━━━ Records supplied ━━━

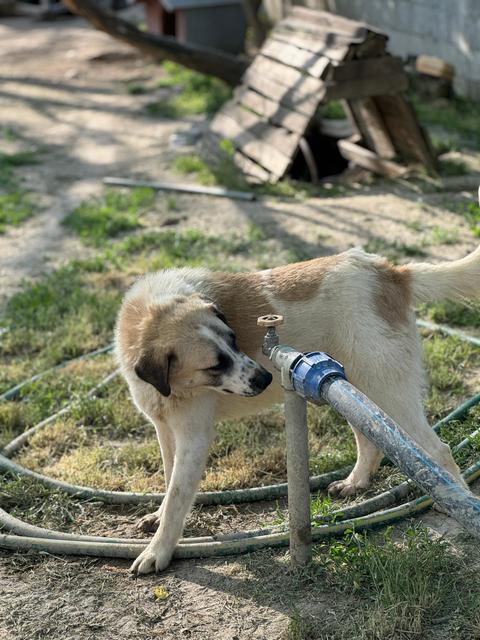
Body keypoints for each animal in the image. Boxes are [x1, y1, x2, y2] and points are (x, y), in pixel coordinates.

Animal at [115, 242, 480, 574]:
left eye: (234, 339)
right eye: (215, 364)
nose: (265, 378)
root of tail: (391, 272)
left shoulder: (194, 437)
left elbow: (178, 496)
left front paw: (157, 552)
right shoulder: (166, 429)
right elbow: (168, 479)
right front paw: (157, 518)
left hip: (388, 391)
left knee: (437, 450)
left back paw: (458, 507)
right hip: (352, 387)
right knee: (370, 439)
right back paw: (356, 482)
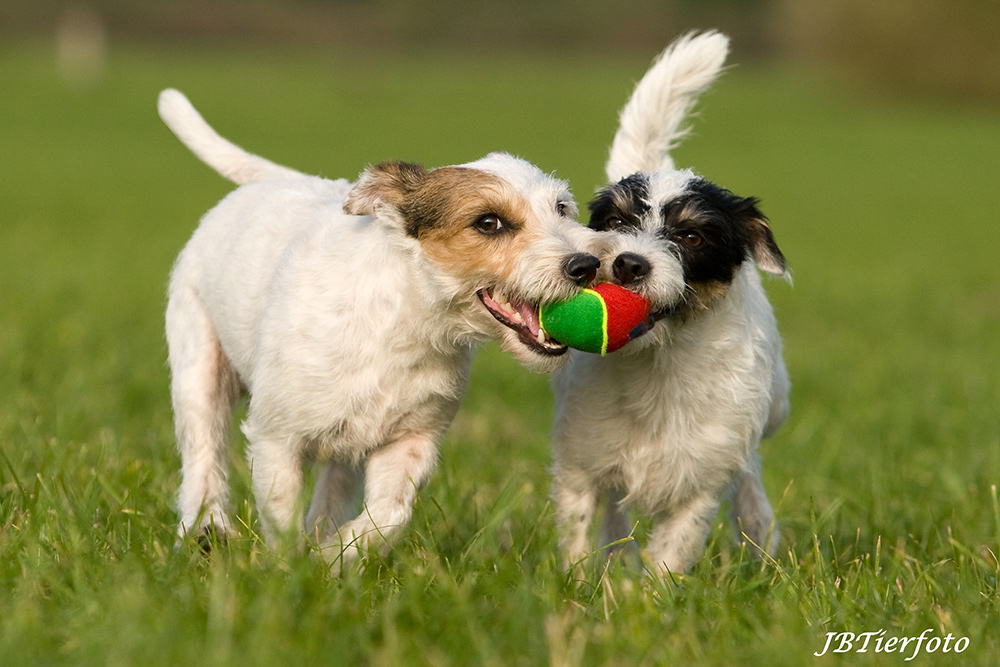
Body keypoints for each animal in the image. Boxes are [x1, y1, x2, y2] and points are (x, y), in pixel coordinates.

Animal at [157, 87, 596, 560]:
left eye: (561, 208)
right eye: (488, 222)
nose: (586, 265)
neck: (403, 322)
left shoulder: (411, 441)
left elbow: (389, 515)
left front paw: (333, 556)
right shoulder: (277, 438)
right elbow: (280, 515)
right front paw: (288, 567)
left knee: (333, 490)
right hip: (198, 369)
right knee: (203, 451)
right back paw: (204, 526)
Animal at [548, 30, 788, 576]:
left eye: (693, 236)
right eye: (615, 222)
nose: (628, 264)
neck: (659, 365)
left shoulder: (700, 482)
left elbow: (673, 552)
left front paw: (652, 595)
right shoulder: (581, 464)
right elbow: (582, 534)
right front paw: (579, 586)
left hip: (775, 408)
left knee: (750, 476)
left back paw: (761, 534)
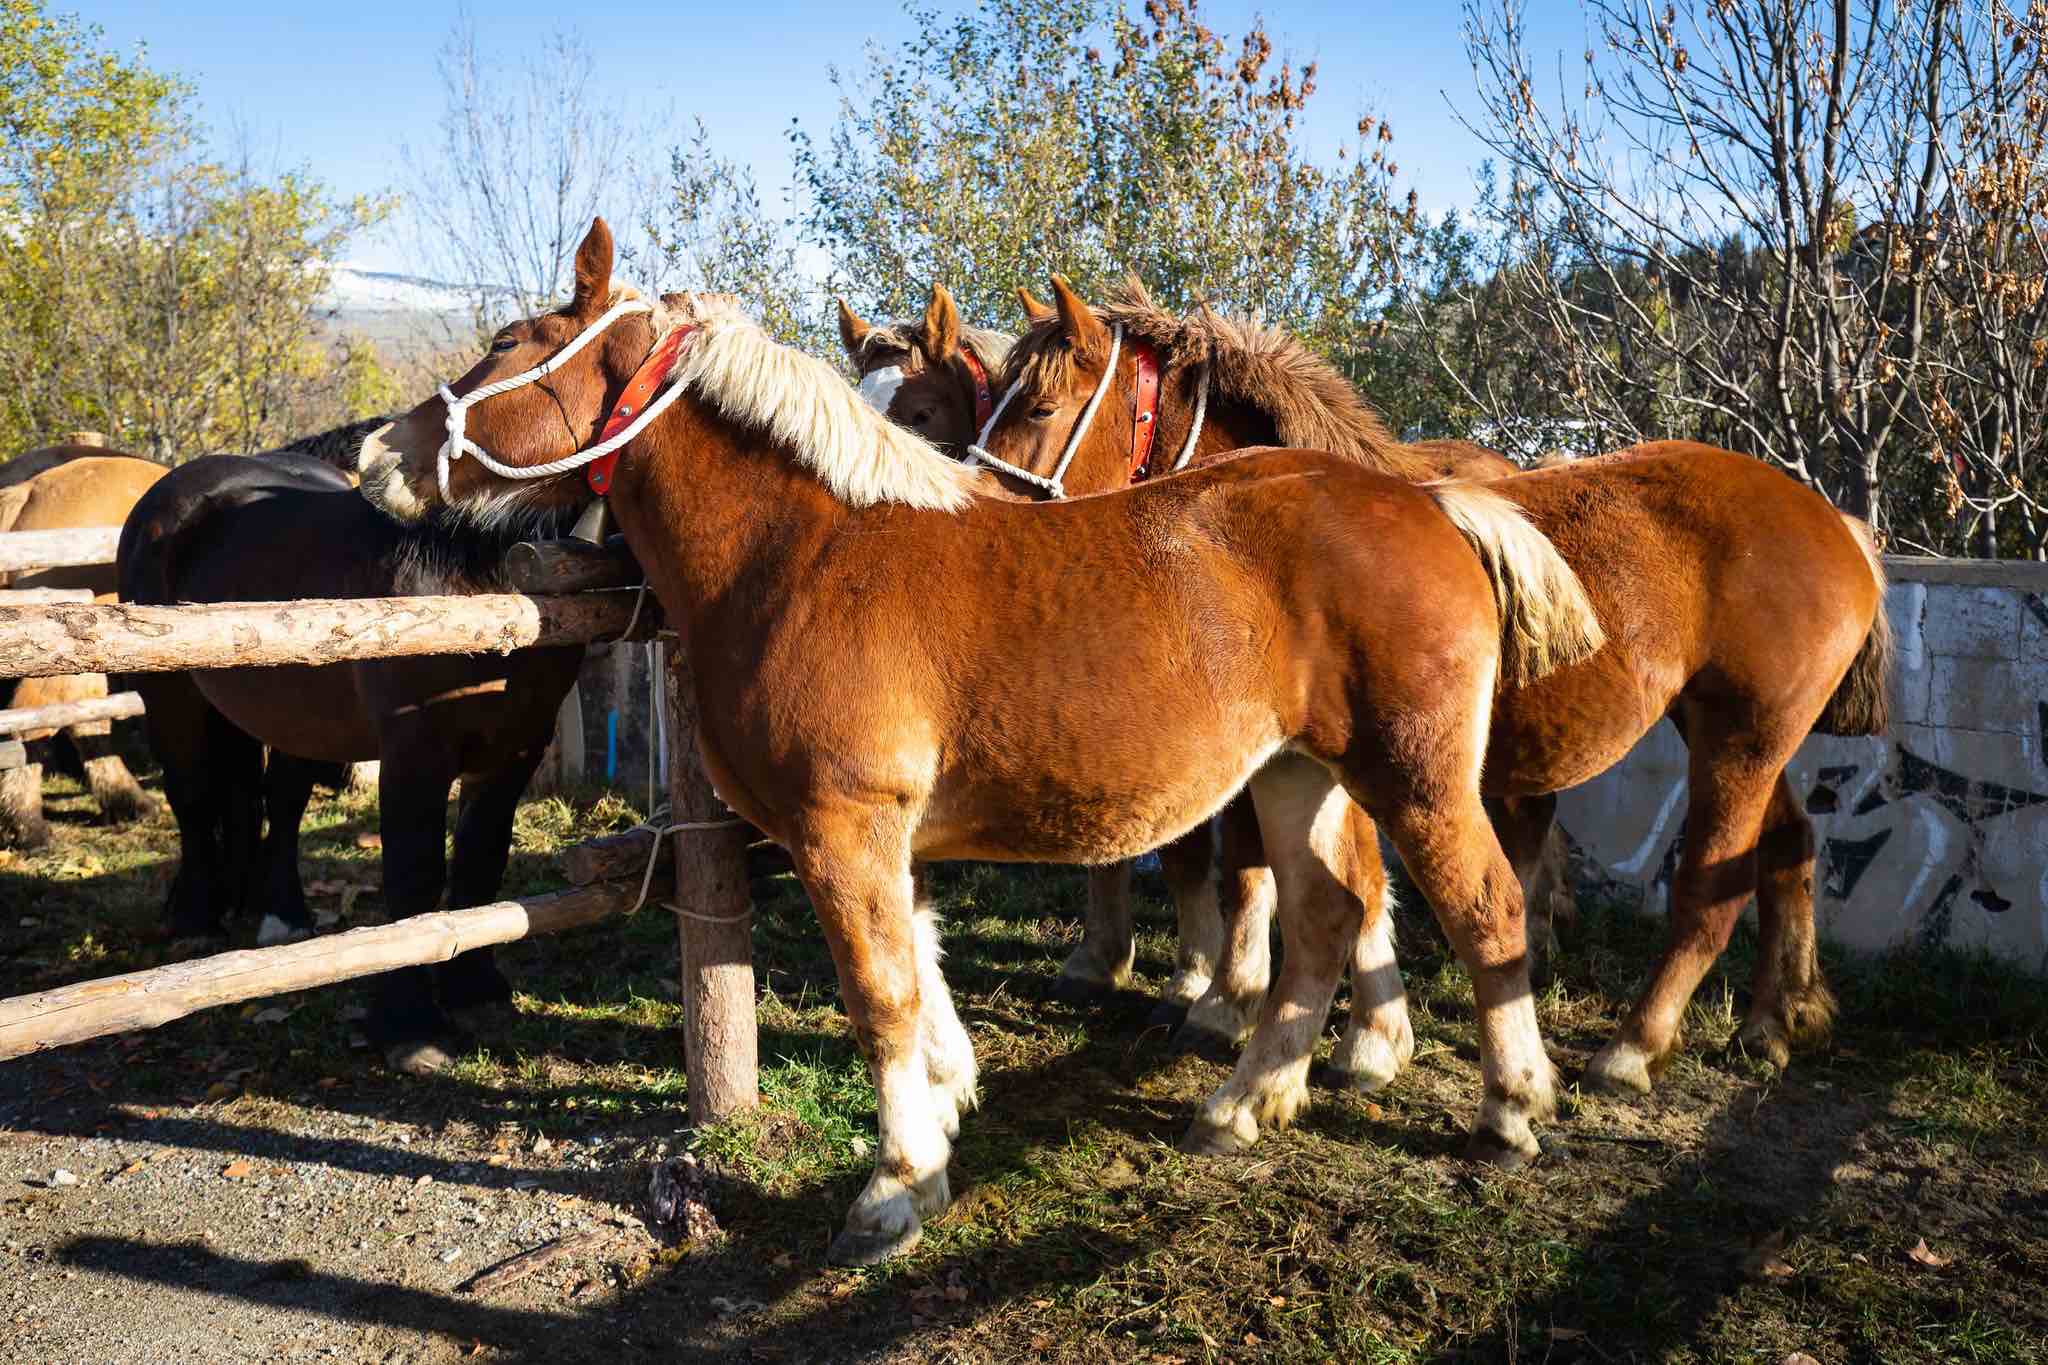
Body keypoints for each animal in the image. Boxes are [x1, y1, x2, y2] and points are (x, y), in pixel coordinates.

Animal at [117, 454, 585, 1072]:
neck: (478, 577)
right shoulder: (415, 753)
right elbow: (414, 878)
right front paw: (410, 1029)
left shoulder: (515, 751)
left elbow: (480, 864)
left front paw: (477, 995)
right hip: (173, 697)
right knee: (192, 800)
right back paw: (196, 919)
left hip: (291, 716)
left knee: (280, 803)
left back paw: (282, 915)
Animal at [364, 222, 1613, 1260]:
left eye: (509, 343)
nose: (378, 454)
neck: (801, 551)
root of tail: (1426, 499)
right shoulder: (887, 837)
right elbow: (921, 973)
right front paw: (949, 1104)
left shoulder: (843, 828)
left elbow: (880, 996)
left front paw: (896, 1185)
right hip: (1300, 774)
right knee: (1322, 920)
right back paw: (1243, 1103)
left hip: (1413, 778)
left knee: (1486, 910)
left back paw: (1510, 1110)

━━━

Assignment: An exact copy of the lines above, from the one containing "left back paw: (282, 915)" down to the one containing "left elbow: (880, 996)" and including both, is the whole answer; retype it and nothing else.

Result for this exercise:
left back paw: (282, 915)
Animal at [364, 222, 1613, 1260]:
left eye: (509, 343)
nose: (378, 454)
neck: (801, 551)
root of tail: (1426, 499)
right shoulder: (887, 837)
right elbow: (921, 973)
right front paw: (949, 1104)
left shoulder: (843, 828)
left elbow: (880, 996)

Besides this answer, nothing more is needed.